Directions
This task calls for every entry below to be repeated exactly.
================================
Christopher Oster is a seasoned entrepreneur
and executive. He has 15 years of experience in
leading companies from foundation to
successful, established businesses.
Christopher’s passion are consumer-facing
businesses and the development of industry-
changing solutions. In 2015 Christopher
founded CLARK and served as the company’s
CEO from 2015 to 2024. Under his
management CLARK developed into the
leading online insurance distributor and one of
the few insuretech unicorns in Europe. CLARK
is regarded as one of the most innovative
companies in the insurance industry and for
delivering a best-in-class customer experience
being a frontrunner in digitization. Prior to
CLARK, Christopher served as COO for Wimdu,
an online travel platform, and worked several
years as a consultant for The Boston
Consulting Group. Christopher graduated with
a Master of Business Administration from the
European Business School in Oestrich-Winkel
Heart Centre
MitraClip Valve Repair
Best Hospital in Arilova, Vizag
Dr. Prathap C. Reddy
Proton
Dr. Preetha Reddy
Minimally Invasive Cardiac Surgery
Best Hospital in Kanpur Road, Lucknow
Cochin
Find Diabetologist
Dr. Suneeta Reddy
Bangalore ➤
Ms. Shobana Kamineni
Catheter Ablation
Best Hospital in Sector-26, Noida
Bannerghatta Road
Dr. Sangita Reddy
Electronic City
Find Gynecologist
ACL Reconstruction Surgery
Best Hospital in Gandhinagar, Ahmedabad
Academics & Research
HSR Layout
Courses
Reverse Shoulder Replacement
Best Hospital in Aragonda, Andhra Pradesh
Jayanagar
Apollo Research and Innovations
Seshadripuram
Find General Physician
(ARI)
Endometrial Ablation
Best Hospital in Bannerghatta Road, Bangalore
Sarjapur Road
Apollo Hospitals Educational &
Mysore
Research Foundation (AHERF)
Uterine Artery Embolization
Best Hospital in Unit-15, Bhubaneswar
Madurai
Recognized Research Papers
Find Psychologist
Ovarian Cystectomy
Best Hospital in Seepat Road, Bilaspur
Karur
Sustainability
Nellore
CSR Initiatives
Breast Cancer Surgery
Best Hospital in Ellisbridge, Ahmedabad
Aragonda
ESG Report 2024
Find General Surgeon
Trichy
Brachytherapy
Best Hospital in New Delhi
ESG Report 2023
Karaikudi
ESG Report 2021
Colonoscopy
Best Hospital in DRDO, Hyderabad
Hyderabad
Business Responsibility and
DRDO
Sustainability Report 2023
================================
Exercise response
Christopher Oster is a seasoned entrepreneur
and executive. He has 15 years of experience in
leading companies from foundation to
successful, established businesses.
Christopher’s passion are consumer-facing
businesses and the development of industry-
changing solutions. In 2015 Christopher
founded CLARK and served as the company’s
CEO from 2015 to 2024. Under his
management CLARK developed into the
leading online insurance distributor and one of
the few insuretech unicorns in Europe. CLARK
is regarded as one of the most innovative
companies in the insurance industry and for
delivering a best-in-class customer experience
being a frontrunner in digitization. Prior to
CLARK, Christopher served as COO for Wimdu,
an online travel platform, and worked several
years as a consultant for The Boston
Consulting Group. Christopher graduated with
a Master of Business Administration from the
European Business School in Oestrich-Winkel
Heart Centre
MitraClip Valve Repair
Best Hospital in Arilova, Vizag
Dr. Prathap C. Reddy
Proton
Dr. Preetha Reddy
Minimally Invasive Cardiac Surgery
Best Hospital in Kanpur Road, Lucknow
Cochin
Find Diabetologist
Dr. Suneeta Reddy
Bangalore ➤
Ms. Shobana Kamineni
Catheter Ablation
Best Hospital in Sector-26, Noida
Bannerghatta Road
Dr. Sangita Reddy
Electronic City
Find Gynecologist
ACL Reconstruction Surgery
Best Hospital in Gandhinagar, Ahmedabad
Academics & Research
HSR Layout
Courses
Reverse Shoulder Replacement
Best Hospital in Aragonda, Andhra Pradesh
Jayanagar
Apollo Research and Innovations
Seshadripuram
Find General Physician
(ARI)
Endometrial Ablation
Best Hospital in Bannerghatta Road, Bangalore
Sarjapur Road
Apollo Hospitals Educational &
Mysore
Research Foundation (AHERF)
Uterine Artery Embolization
Best Hospital in Unit-15, Bhubaneswar
Madurai
Recognized Research Papers
Find Psychologist
Ovarian Cystectomy
Best Hospital in Seepat Road, Bilaspur
Karur
Sustainability
Nellore
CSR Initiatives
Breast Cancer Surgery
Best Hospital in Ellisbridge, Ahmedabad
Aragonda
ESG Report 2024
Find General Surgeon
Trichy
Brachytherapy
Best Hospital in New Delhi
ESG Report 2023
Karaikudi
ESG Report 2021
Colonoscopy
Best Hospital in DRDO, Hyderabad
Hyderabad
Business Responsibility and
DRDO
Sustainability Report 2023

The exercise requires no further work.